$$y' = \frac{-y-x}{x}, y' = \frac{-y}{x} -1$$ $$F(v) = -v -1$$ Since $$y = xv$$ then $$y' = v + xv'$$ Therefore: $$v+xv' = -v-1$$ $$xv' = -2v-1$$ $$\frac{-dv}{2v+1} = \frac{dx}{x}$$ $$-\frac{1}{2}ln\bigg |1+2v\bigg|=ln|x| + C$$ $$ln|1+2v| = -2ln|x| -2C$$ $$1+2v = \pm (x^{-2}*e^{-2C})$$ So here is where I get anxious, I'm not sure what to do with with the constants and the plus/minus from the LHS absolute value sign. But here's what I did and what we learned in class:
$$1+2v = \frac{D}{x^{2}}$$ where $D = \pm e^{-2C}$ and so $v =\frac{D}{2x^{2}} - \frac{1}{2}$
Do I substitute $v = \frac{y}{x}$ back in?

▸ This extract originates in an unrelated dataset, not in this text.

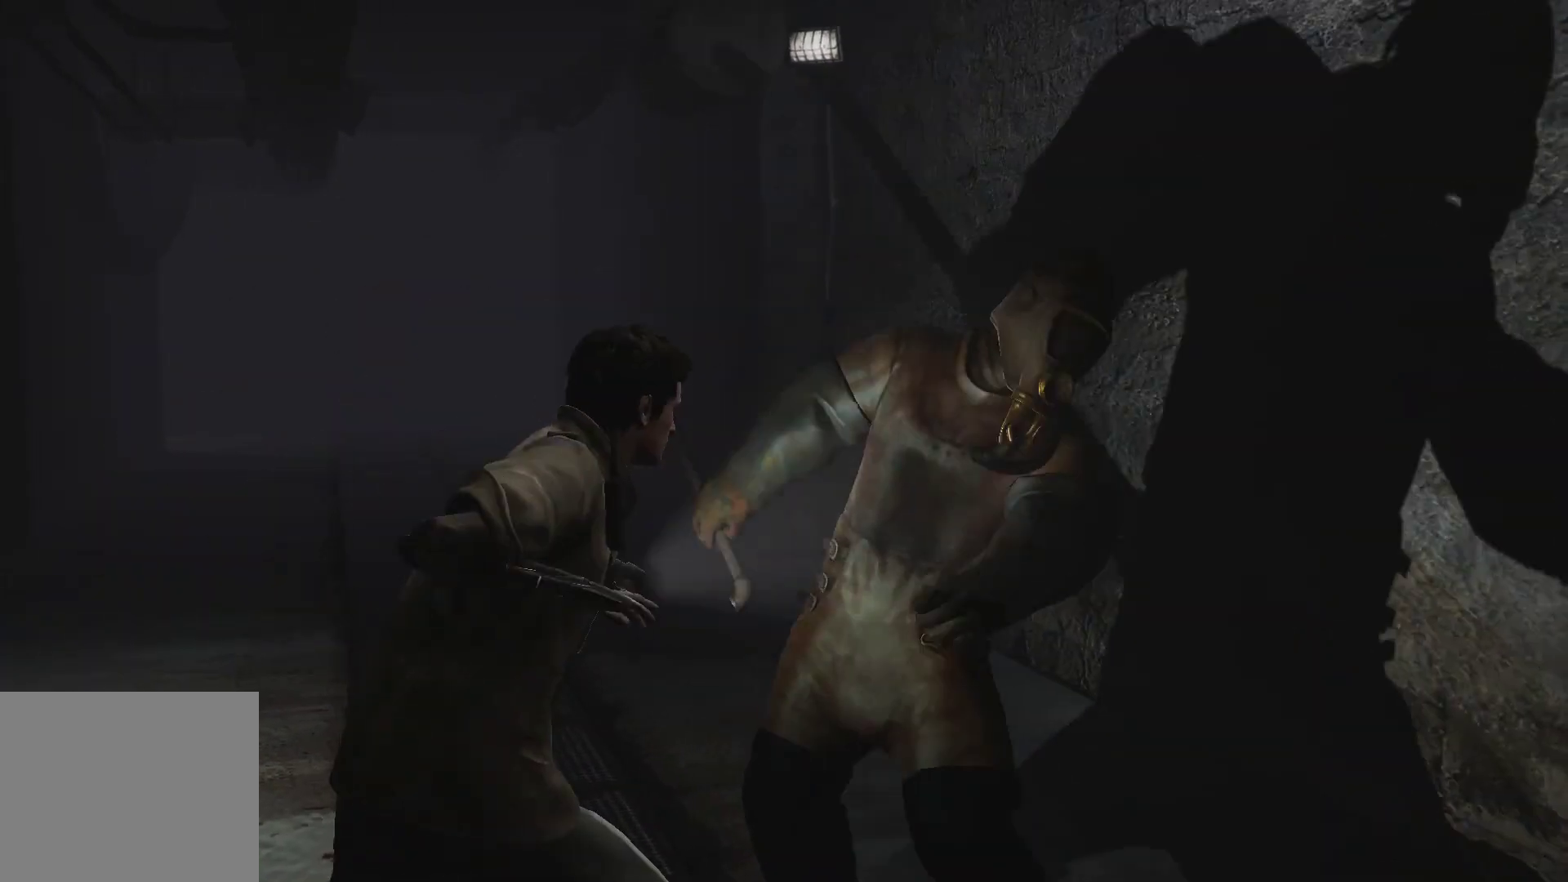
{"buttons": ["L2"], "left_stick": "center", "right_stick": "center", "events": [[300, "CROSS", "down"], [367, "CROSS", "up"], [433, "CROSS", "down"], [483, "CROSS", "up"]]}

So $ \frac{y}{x}= \frac{D}{2x^{2}} - \frac{1}{2}$
$$y = \frac{xD}{2x^{2}} - \frac{x}{2}$$ $$y = \frac{D}{2x} - \frac{x}{2}$$
Plugging in the initial condition where y(1) = 1:
$$1 = \frac{D}{2} - \frac{1}{2}$$ $$D = 3$$
Therefore, the general solution is...?
$$y(x) = \frac{3}{2x} - \frac{x}{2}$$
The thing I'm confused about is, are we solving for $D$ since we substituted $D$ for $e^{-2C}$?
Or does the constant variable doesn't matter?
Your result is correct. Your final result does not represent the general solution anymore, since you have included the initial conditions, so the solution you got is a specific solution to this differential equation, with the initial conditions you have specified. There is no more constant to solve for, since you have done that already.